«Ogni particolare memoria», dicono Berliner
e Briere (1999) «è un
amalgama fra ciò che è stato codificato al momento
dell'evento, le conoscenze di base all'interno delle quali l'evento è stato
integrato, l'interpretazione del significato dell'informazione, l'adeguatezza
delle strategie di recupero ed il contesto del recupero»
La memoria,
quindi, è tutto fuorchè una fotografia oggettiva di
eventi reali. Senza addentrarci in questioni metafisiche relative
all'essenza delle cose, ci è sufficiente sapere che la realtà è intrinsecamente
e definitivamente soggettiva e che, da un punto di vista assoluto,
ogni memoria è "falsa". Se questo vale per ogni
singola e quotidiana memoria e ci consente comunque di vivere in
modo pienamente adeguato, nel caso dei ricordi traumatici ciò comporta
delle complessità maggiori. Infatti, avendo osservato nei
paragrafi precedenti le peculiarità dei processi mnestici
implicati negli eventi traumatici, ci possiamo rendere conto di come
l'alterazione dei processi di codifica e di immagazzinamento dei
ricordi possa produrre un ulteriore quantità di soggettività.
Inoltre, poichè le esperienze traumatiche possono essere intercorse
in fasi evolutive in cui l'aspetto somatico e comportamentale del
ricordare è primario, la successiva elaborazione verbale degli
eventi può essere rappresentata da notevoli confusioni, errori
fattuali, confabulazioni, inclusione di suggestioni provenienti da
altre persone, psicoterapeuti compresi. Alcune esperienze traumatiche,
inoltre, sono, almeno in parte, sottoposte ad un processo di rielaborazione
spontanea da parte della persona, attraverso l'uso della immaginazione
e del raffronto con le risorse mnemoniche della persona stessa.
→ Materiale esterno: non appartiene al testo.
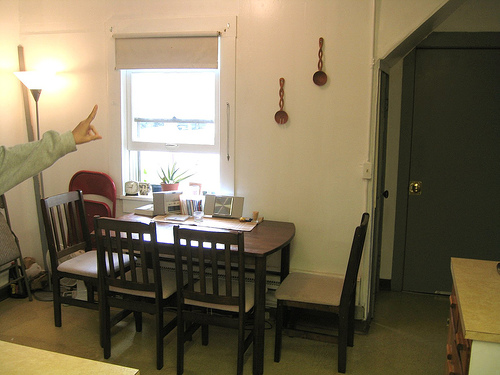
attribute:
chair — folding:
[70, 171, 114, 232]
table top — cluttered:
[150, 199, 265, 253]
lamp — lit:
[14, 68, 57, 289]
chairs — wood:
[73, 206, 271, 328]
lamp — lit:
[17, 69, 64, 298]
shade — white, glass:
[119, 20, 238, 81]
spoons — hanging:
[262, 36, 334, 128]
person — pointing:
[14, 114, 102, 163]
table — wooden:
[93, 202, 291, 364]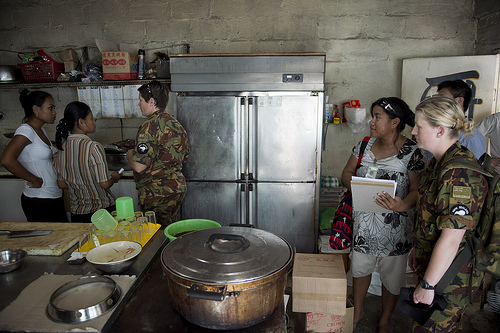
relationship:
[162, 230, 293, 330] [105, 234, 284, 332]
pot sitting on stove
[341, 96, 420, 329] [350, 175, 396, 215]
woman holding note pad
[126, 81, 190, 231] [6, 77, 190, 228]
soldier getting cooking lessons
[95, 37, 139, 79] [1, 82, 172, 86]
box on a shelf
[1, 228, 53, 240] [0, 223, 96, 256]
knife on cutting board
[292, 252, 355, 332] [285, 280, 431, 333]
boxes stacked on floor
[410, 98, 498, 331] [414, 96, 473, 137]
woman with blonde hair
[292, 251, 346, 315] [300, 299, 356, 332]
box stacked on box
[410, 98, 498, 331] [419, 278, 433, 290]
woman has wrist watch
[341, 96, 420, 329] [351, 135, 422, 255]
woman with black and white top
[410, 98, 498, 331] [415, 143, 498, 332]
person wearing camoflauge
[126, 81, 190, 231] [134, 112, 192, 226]
woman wearing camoflauge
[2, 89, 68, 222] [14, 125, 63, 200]
woman wearing white t-shirt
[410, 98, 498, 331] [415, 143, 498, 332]
woman in army uniform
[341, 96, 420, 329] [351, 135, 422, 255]
woman in black and white top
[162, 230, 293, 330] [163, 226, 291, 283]
cooking pot with lid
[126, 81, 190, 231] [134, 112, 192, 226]
woman in army uniform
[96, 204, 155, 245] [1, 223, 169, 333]
glasses on counter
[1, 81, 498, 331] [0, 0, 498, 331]
people standing in kitchen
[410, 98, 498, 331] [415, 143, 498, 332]
woman in camouflage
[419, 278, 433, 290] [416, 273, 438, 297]
watch on wrist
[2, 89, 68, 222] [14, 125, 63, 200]
woman with white top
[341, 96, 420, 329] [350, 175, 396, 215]
woman holding tablet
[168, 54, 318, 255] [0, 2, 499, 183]
refrigerator against wall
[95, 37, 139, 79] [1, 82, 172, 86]
box on shelf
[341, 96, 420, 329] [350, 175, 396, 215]
woman holding paper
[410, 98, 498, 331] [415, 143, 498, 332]
woman in camoflauge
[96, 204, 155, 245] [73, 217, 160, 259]
cups on tray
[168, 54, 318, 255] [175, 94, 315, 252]
refrigerator with double door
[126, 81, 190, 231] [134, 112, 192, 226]
woman in camoflauge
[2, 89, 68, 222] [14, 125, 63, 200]
woman in white t-shirt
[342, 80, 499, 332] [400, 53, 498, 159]
people standing near door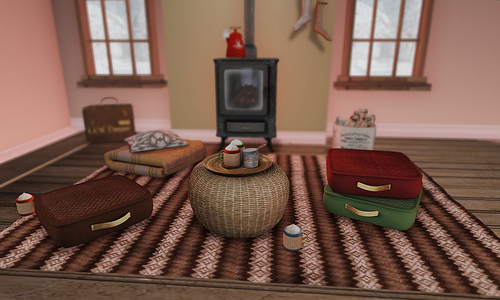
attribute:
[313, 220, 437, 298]
rug — green, Red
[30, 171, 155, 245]
suitcase — brown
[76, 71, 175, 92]
window sill — brown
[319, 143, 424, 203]
pillow — red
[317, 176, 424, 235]
pillow — green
Quello che la letteratura sembra indicare, infatti, è che
forse è possibile soffrire per fatti mai avvenuti, e non soffrire
affatto per gravi traumi realmente avvenuti Per studiare più dettagliatamente
la disponibilità della mente umana a creare falsi ricordi,
negli ultimi anni sono stati compiuti molti studi di grande interesse.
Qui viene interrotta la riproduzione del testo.